* Input data *
*** Begin section ***
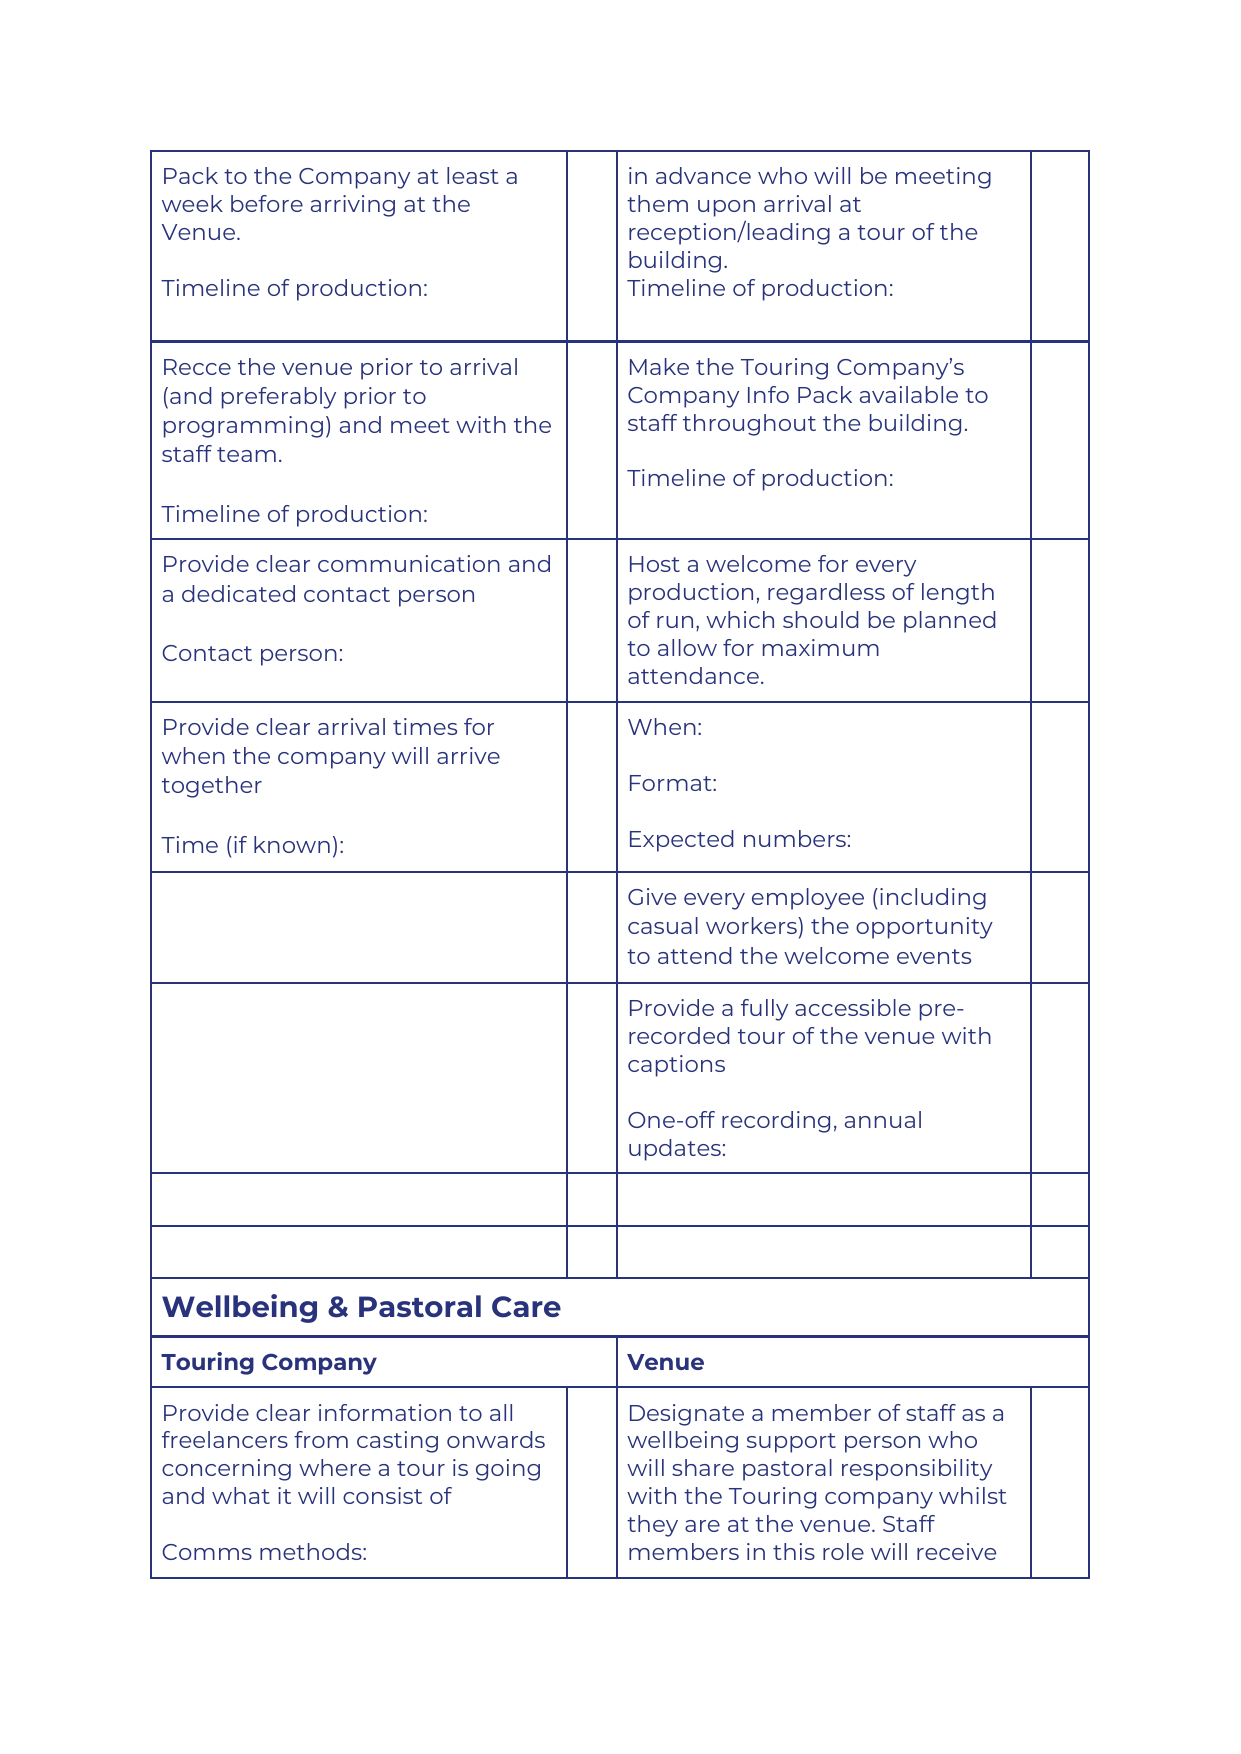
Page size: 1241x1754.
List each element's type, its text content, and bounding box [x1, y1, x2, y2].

table_cell [1032, 873, 1088, 982]
table_cell [1032, 703, 1088, 871]
table_cell Provide clear communication and a dedicated contact person Contact person: [152, 540, 566, 701]
table_cell [568, 1174, 616, 1224]
table_cell [152, 1174, 566, 1224]
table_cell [152, 1388, 566, 1577]
table_cell [568, 873, 616, 982]
table_cell [1032, 152, 1088, 340]
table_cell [618, 1388, 1030, 1577]
table_cell Wellbeing & Pastoral Care [152, 1279, 1088, 1335]
table_cell Give every employee (including casual workers) the opportunity to attend the welcome events [618, 873, 1030, 982]
table_cell [618, 1227, 1030, 1277]
table_cell Host a welcome for every production, regardless of length of run, which should be planned to allow for maximum attendance. [618, 540, 1030, 701]
table_cell [1032, 984, 1088, 1172]
table_cell [618, 1174, 1030, 1224]
table_cell [1032, 540, 1088, 701]
table_cell Provide clear arrival times for when the company will arrive together Time (if known): [152, 703, 566, 871]
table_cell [152, 152, 566, 340]
table_cell When: Format: Expected numbers: [618, 703, 1030, 871]
table_cell [152, 873, 566, 982]
table_cell Provide a fully accessible pre-recorded tour of the venue with captions One-off recording, annual updates: [618, 984, 1030, 1172]
table_cell [1032, 1227, 1088, 1277]
table_cell [568, 984, 616, 1172]
table_cell [568, 540, 616, 701]
table_cell [152, 984, 566, 1172]
table_cell [568, 343, 616, 538]
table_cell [618, 152, 1030, 340]
table_cell Venue [618, 1338, 1088, 1386]
table_cell [568, 152, 616, 340]
table_cell [568, 703, 616, 871]
table_cell [1032, 343, 1088, 538]
table_cell [1032, 1174, 1088, 1224]
table_cell Recce the venue prior to arrival (and preferably prior to programming) and meet with the staff team. Timeline of production: [152, 343, 566, 538]
table_cell [568, 1388, 616, 1577]
table_cell Make the Touring Company’s Company Info Pack available to staff throughout the building. Timeline of production: [618, 343, 1030, 538]
table_cell Touring Company [152, 1338, 616, 1386]
table_cell [152, 1227, 566, 1277]
table_cell [568, 1227, 616, 1277]
table_cell [1032, 1388, 1088, 1577]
*** End section ***
* About this task *
Everything in the records is to be repeated verbatim except the pictures.

* Task solution *
Page size: 1241x1754.
List each element's type, its text content, and bounding box [x1, y1, x2, y2].

table_cell [1032, 873, 1088, 982]
table_cell [1032, 703, 1088, 871]
table_cell Provide clear communication and a dedicated contact person Contact person: [152, 540, 566, 701]
table_cell [568, 1174, 616, 1224]
table_cell [152, 1174, 566, 1224]
table_cell [152, 1388, 566, 1577]
table_cell [568, 873, 616, 982]
table_cell [1032, 152, 1088, 340]
table_cell [618, 1388, 1030, 1577]
table_cell Wellbeing & Pastoral Care [152, 1279, 1088, 1335]
table_cell Give every employee (including casual workers) the opportunity to attend the welcome events [618, 873, 1030, 982]
table_cell [618, 1227, 1030, 1277]
table_cell Host a welcome for every production, regardless of length of run, which should be planned to allow for maximum attendance. [618, 540, 1030, 701]
table_cell [1032, 984, 1088, 1172]
table_cell [618, 1174, 1030, 1224]
table_cell [1032, 540, 1088, 701]
table_cell Provide clear arrival times for when the company will arrive together Time (if known): [152, 703, 566, 871]
table_cell [152, 152, 566, 340]
table_cell When: Format: Expected numbers: [618, 703, 1030, 871]
table_cell [152, 873, 566, 982]
table_cell Provide a fully accessible pre-recorded tour of the venue with captions One-off recording, annual updates: [618, 984, 1030, 1172]
table_cell [1032, 1227, 1088, 1277]
table_cell [568, 984, 616, 1172]
table_cell [568, 540, 616, 701]
table_cell [152, 984, 566, 1172]
table_cell [568, 343, 616, 538]
table_cell [618, 152, 1030, 340]
table_cell Venue [618, 1338, 1088, 1386]
table_cell [568, 152, 616, 340]
table_cell [568, 703, 616, 871]
table_cell [1032, 343, 1088, 538]
table_cell [1032, 1174, 1088, 1224]
table_cell Recce the venue prior to arrival (and preferably prior to programming) and meet with the staff team. Timeline of production: [152, 343, 566, 538]
table_cell [568, 1388, 616, 1577]
table_cell Make the Touring Company’s Company Info Pack available to staff throughout the building. Timeline of production: [618, 343, 1030, 538]
table_cell Touring Company [152, 1338, 616, 1386]
table_cell [152, 1227, 566, 1277]
table_cell [568, 1227, 616, 1277]
table_cell [1032, 1388, 1088, 1577]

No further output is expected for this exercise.